Task directions
For the listing below, return the line containing "C2636: 78 -> 54.05", the line containing "Aep river operations", and all lines in between, exactly as written and nothing else.

The records
· · ·

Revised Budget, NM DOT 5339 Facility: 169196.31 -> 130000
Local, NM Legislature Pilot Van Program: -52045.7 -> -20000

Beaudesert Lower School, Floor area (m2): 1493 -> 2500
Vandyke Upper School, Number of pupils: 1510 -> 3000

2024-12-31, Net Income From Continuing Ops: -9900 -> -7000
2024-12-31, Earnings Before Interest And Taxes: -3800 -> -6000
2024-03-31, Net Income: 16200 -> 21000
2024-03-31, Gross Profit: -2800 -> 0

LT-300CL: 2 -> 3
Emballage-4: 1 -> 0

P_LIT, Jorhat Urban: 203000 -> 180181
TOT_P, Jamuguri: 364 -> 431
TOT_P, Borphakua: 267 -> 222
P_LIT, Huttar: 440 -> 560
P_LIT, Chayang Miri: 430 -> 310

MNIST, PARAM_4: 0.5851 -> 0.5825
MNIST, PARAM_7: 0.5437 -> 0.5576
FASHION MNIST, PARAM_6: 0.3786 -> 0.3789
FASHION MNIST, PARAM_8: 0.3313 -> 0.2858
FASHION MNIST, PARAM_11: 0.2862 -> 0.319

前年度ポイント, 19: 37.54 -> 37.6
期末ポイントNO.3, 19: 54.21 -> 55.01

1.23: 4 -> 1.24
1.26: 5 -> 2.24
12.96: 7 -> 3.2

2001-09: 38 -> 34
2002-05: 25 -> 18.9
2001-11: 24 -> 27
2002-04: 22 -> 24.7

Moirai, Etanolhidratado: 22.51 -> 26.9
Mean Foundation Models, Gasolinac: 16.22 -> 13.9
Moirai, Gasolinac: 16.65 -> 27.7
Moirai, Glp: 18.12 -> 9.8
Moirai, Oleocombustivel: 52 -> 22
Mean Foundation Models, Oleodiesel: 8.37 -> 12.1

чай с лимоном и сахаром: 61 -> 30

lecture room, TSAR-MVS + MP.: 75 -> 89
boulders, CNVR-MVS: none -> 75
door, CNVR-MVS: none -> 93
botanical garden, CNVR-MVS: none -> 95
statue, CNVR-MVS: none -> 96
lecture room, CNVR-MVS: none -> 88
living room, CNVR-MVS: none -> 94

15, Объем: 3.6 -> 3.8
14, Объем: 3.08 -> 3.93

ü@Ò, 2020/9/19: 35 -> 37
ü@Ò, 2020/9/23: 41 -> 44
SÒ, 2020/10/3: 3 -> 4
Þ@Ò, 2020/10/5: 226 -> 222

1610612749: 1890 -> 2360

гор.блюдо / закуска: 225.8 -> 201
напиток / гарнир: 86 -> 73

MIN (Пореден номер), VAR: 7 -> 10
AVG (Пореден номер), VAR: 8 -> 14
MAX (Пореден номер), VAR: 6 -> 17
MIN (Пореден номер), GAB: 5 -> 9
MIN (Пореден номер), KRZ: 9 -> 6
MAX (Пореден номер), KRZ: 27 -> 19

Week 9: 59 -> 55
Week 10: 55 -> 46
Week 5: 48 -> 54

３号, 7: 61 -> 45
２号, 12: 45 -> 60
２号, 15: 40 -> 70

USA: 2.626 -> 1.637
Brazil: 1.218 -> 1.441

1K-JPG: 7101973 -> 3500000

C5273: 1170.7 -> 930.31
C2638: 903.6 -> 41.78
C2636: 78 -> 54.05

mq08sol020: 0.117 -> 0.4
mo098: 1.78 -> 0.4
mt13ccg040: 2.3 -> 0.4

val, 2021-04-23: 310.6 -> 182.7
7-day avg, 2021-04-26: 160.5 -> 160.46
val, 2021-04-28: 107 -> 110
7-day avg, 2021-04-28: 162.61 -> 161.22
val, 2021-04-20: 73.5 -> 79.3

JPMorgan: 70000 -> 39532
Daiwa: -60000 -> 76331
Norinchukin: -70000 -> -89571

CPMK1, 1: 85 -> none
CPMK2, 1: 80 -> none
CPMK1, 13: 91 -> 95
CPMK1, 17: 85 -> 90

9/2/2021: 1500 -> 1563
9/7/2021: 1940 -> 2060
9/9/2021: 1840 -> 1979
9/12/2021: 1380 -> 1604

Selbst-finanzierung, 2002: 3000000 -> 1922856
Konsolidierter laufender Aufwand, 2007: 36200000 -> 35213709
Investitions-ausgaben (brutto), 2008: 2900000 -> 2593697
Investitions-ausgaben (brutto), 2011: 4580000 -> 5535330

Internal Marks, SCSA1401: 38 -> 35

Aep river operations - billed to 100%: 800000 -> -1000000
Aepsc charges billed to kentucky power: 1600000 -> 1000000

· · ·

Result of this exercise
C2636: 78 -> 54.05

mq08sol020: 0.117 -> 0.4
mo098: 1.78 -> 0.4
mt13ccg040: 2.3 -> 0.4

val, 2021-04-23: 310.6 -> 182.7
7-day avg, 2021-04-26: 160.5 -> 160.46
val, 2021-04-28: 107 -> 110
7-day avg, 2021-04-28: 162.61 -> 161.22
val, 2021-04-20: 73.5 -> 79.3

JPMorgan: 70000 -> 39532
Daiwa: -60000 -> 76331
Norinchukin: -70000 -> -89571

CPMK1, 1: 85 -> none
CPMK2, 1: 80 -> none
CPMK1, 13: 91 -> 95
CPMK1, 17: 85 -> 90

9/2/2021: 1500 -> 1563
9/7/2021: 1940 -> 2060
9/9/2021: 1840 -> 1979
9/12/2021: 1380 -> 1604

Selbst-finanzierung, 2002: 3000000 -> 1922856
Konsolidierter laufender Aufwand, 2007: 36200000 -> 35213709
Investitions-ausgaben (brutto), 2008: 2900000 -> 2593697
Investitions-ausgaben (brutto), 2011: 4580000 -> 5535330

Internal Marks, SCSA1401: 38 -> 35

Aep river operations - billed to 100%: 800000 -> -1000000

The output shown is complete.